Güzellik, içimizi canlılıkla doldurur ve bizden ilgi talep eder. Böylece dikkati kendi üzerimizden alır ve ötekine yöneltir. Kendisini evrenin merkezi olarak görmeyen kişi ahlâki olarak iyiye yüzünü döner. Güzellik böylece bizi adalete çağırır. Güzeli görebilen ruh, onun her yerde hükümferma olmasını ister. İnsanların, fikirlerin, nesnelerin güzelliği bize iyiyi ilham eder ve sosyal adalete yol açar. Ama en mühimi, güzellik bize ‘en Güzel’i haber verir. Çiçeklenen bir ağaçta, bir tebessümde, bir merhamet eyleminde, nefes kesen bir vadide o güzelliği var edeni hatırlatır. Allah güzeldir ve güzeli sever. Onun yaratışıdır ki güzelliği görünür kılar. Bu âlemde her şey, bir sonsuz ilişkiler ağında, kendisine düşen âhenkli vazifeyi yerine getirmektedir. Tabiat âyettir ve âyetler Allah’ın güzel isimlerinin yansımasından ibarettir.

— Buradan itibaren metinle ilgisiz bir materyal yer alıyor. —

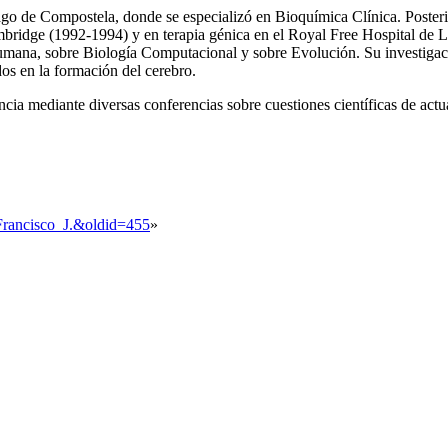
go de Compostela, donde se especializó en Bioquímica Clínica. Posteri
idge (1992-1994) y en terapia génica en el Royal Free Hospital de L
ana, sobre Biología Computacional y sobre Evolución. Su investigación
os en la formación del cerebro.
cia mediante diversas conferencias sobre cuestiones científicas de actu
,_Francisco_J.&oldid=455
»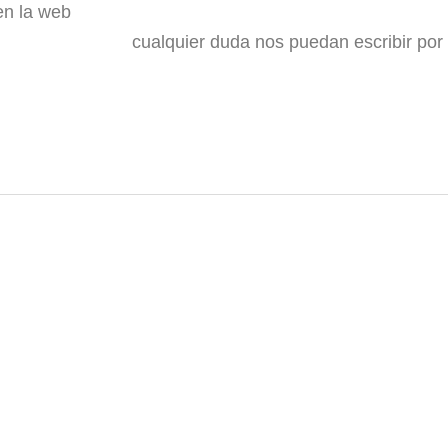
en la web
cualquier duda nos puedan escribir po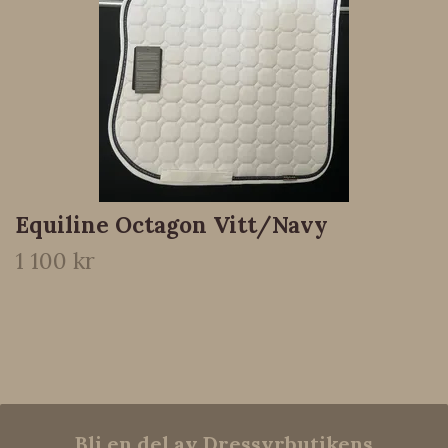
Equiline Octagon Vitt/Navy
1 100 kr
Bli en del av Dressyrbutikens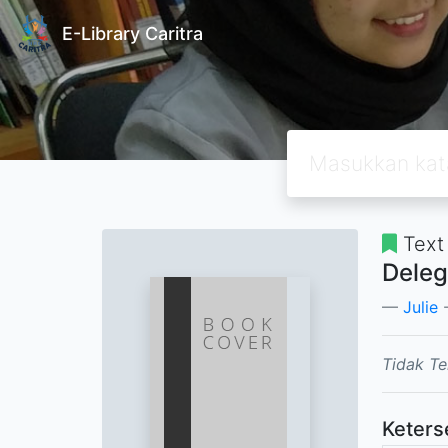
E-Library Caritra
Text
Deleg
Julie
-
Tidak Te
Keters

‘Güzellik üzerine bu yersiz vaaz da nereden çıktı?’ diyenlere, çirkinliğin ve hoyratlığın içimizi nasıl da kuraklaştırdığını hatırlatmakla yetineceğim. Gün geçmiyor ki ekrandan duyduğumuz bir çirkin söz, ruhlarımızı zedelemesin. İnsanın insana şifa olduğu bir geleneğin adına söz alanlar dahi, bu çirkinlikten paylarına düşeni alıyor. O geleneği diri tutan ahlâk ve güzellik anlayışına bîganeyiz. Çünkü ne kalplerimizin ne de şehirlerimizin güzelliği umurumuzda, sözü güzel söylemek ve muhatabımızı ikna etmek dururken, kendi tekçi fikriyatımızı dayatmak hevesindeyiz. Bugün tıpkı hikmet gibi güzellik de inanmış insanın yitiğidir. Sükûtun erdemi üzerine binlerce cilt tutacak bir düşünsel miras az ötemizde dururken, sözlerimizle başkalarını incitmek neden? Sözlerimiz, hallerimiz, duruşlarımız bozulmuş olanı onarmak yerine çirkinliği galip getiriyorsa, ne hayır gelir insanlığa o sözlerden? Gördüğümüz her boşluğa ağaç yerine beton dikiyor, farklı ve hasım saydıklarımızla aramıza duvarlar örüyor, Allah’ın sonsuz rahmetini öteki kullarından esirgeme hakkını kendimizde görüyorsak, bu nice inanmaktır? Hoyratlık ve nobranlık, faydacı ve maddeci bir dünyanın zehir yüklü bulutları olarak ruhlarımızı istila ediyor, güzelliğe dair ne varsa, sağanak halinde onun üzerine yükünü boşaltıyor. Materyalist bir dindarlık, sebep sonuç ilişkilerini sadece bu dünyada kurarak müteâl âlemi denklemden çıkarıyor.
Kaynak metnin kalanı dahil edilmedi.